Not only is it necessary to record the extended scene and patient history, it is also required that the pre-cooling history is recorded. This will support the responding paramedic on presentation of the burn patient to the ED. If the patient is hypothermic the chances are that the parents, friends or guardians of the patient employed aggressive cooling prior to the arrival of the paramedics in the belief that they were doing good.

Shock with cardiovascular compromise is the big factor with all trauma patients. Patients with serious burns are a major challenge in this regard. Burn patients may present with multiple reasons for developing shock. A burn patient with >20% TBSA may suffer a loss of intravascular volume to the interstitial space, resulting in burn shock (develops over a period of 6–10 hours). This is a combination of distributive, hypovolaemic and cardiogenic shock. Systemic shock may follow and electrical injuries will present with neurological deficit. The aim is to prevent rather than treat all forms of shock.

Conclusions

Inevitably burn injury carries with it a higher risk of death than many other forms of injury. The rate of such loss of life has reduced in recent decades but remains a constant feature of burn care. This is not only from the inevitable consequences of burn injury but also from the fact that there is a high complication rate, especially from infection. Among burn patients the potential for misadventure exists at every stage of the care pathway but is highest in the first 48 hours post injury.

Burn injury remains the most traumatic of survivable injuries. It has a profound effect on every body system when of sufficient severity, but even the most minor injury may change the individual's appearance, with inevitable social and psychological consequences. Functional losses with restricted scarring and contractures over joints have work and lifestyle consequences which can be career limiting with all of the financial consequences that follow.

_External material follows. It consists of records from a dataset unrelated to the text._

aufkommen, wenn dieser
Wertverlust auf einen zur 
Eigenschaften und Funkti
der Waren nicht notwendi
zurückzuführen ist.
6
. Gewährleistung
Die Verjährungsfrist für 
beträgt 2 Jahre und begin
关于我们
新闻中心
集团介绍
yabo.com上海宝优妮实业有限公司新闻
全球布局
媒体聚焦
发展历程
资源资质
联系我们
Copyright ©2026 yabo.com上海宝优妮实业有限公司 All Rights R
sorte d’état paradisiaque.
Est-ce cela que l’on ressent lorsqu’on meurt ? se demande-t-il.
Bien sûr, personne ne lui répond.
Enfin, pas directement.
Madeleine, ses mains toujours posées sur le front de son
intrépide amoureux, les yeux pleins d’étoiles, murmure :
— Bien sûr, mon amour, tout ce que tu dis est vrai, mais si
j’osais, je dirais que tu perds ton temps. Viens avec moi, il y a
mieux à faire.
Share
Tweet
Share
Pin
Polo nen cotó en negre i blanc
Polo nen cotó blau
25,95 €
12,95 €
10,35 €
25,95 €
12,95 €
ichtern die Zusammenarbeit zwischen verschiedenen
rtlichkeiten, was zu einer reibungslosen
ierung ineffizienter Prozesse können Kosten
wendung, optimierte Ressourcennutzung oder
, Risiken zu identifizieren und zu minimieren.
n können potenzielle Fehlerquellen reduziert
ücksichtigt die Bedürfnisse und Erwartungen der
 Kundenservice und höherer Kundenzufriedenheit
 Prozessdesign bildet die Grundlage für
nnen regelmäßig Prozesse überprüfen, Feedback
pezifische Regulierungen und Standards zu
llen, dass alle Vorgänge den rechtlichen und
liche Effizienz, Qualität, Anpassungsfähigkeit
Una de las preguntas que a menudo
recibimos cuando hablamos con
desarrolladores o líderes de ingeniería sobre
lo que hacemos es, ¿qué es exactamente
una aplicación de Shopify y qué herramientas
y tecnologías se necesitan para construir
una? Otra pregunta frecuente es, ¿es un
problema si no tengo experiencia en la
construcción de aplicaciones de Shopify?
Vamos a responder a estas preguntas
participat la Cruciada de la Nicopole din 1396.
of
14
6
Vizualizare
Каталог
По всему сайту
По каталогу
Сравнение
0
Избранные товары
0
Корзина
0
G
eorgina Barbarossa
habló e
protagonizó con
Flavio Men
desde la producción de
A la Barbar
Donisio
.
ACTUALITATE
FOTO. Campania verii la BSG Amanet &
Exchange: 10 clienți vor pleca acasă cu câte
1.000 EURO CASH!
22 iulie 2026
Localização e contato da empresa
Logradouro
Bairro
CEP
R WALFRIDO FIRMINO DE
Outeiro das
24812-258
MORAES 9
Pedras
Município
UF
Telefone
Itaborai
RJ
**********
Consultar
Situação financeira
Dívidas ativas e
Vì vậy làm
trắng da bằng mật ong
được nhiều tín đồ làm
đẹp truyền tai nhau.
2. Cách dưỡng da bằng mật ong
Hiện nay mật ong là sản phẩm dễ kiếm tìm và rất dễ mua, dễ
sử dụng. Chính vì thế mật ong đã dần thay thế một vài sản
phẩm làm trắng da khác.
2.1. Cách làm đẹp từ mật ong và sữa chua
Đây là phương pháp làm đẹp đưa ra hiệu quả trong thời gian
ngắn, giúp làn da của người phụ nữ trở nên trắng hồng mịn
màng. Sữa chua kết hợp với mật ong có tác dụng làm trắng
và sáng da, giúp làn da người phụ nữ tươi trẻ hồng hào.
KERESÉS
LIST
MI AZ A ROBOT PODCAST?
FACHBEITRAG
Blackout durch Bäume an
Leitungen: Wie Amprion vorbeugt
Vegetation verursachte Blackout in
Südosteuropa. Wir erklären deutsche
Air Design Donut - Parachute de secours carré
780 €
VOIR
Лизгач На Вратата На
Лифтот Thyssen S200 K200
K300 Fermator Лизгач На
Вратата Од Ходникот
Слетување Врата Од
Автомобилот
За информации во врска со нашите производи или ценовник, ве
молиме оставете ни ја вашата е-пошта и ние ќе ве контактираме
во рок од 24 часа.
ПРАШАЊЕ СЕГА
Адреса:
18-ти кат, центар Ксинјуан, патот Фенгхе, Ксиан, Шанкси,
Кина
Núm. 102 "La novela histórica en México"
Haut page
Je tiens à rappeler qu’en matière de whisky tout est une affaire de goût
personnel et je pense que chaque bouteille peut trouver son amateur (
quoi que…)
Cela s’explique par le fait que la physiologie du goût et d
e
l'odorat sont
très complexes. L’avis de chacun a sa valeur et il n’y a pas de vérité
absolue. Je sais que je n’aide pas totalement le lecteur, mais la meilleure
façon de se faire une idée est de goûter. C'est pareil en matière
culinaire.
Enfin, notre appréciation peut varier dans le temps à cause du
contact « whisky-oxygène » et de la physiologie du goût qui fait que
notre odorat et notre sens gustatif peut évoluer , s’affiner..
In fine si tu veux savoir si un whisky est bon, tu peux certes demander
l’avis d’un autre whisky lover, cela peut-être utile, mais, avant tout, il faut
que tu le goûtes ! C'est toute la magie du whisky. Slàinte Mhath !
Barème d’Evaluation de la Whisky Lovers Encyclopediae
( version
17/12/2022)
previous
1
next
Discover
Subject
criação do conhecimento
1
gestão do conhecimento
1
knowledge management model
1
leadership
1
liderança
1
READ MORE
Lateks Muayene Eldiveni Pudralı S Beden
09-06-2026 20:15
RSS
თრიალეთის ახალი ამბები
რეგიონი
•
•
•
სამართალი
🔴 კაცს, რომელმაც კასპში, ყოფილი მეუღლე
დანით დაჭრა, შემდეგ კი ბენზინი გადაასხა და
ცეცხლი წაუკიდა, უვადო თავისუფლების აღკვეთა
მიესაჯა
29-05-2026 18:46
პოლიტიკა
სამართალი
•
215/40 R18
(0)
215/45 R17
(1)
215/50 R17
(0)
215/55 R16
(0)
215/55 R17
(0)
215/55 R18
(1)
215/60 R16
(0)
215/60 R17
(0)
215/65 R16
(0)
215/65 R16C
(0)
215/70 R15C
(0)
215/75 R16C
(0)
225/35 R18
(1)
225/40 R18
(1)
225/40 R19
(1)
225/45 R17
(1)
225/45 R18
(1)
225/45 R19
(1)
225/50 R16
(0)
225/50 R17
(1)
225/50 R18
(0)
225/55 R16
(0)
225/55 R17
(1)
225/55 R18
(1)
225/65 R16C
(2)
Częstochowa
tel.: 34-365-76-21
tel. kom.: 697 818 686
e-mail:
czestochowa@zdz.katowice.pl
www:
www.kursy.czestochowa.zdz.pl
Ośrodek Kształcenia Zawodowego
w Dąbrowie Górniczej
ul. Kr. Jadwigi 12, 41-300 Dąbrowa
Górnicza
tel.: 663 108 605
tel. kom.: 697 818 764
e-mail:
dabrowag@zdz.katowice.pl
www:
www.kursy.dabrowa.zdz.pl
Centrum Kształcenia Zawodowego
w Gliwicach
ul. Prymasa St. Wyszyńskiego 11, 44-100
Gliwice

As such, anything that can prevent burn injury in the first place or prevent the injury developing into something worse than it need be has to be the primary concern of EMS personnel caring for the victim at the beginning of their care pathway. This applies from the scene of injury all the way to final discharge from the burn care service, which for many patients is decades after the burn injury.

Burn injured patients never forget—the quality of your first response is vital to their future outcome.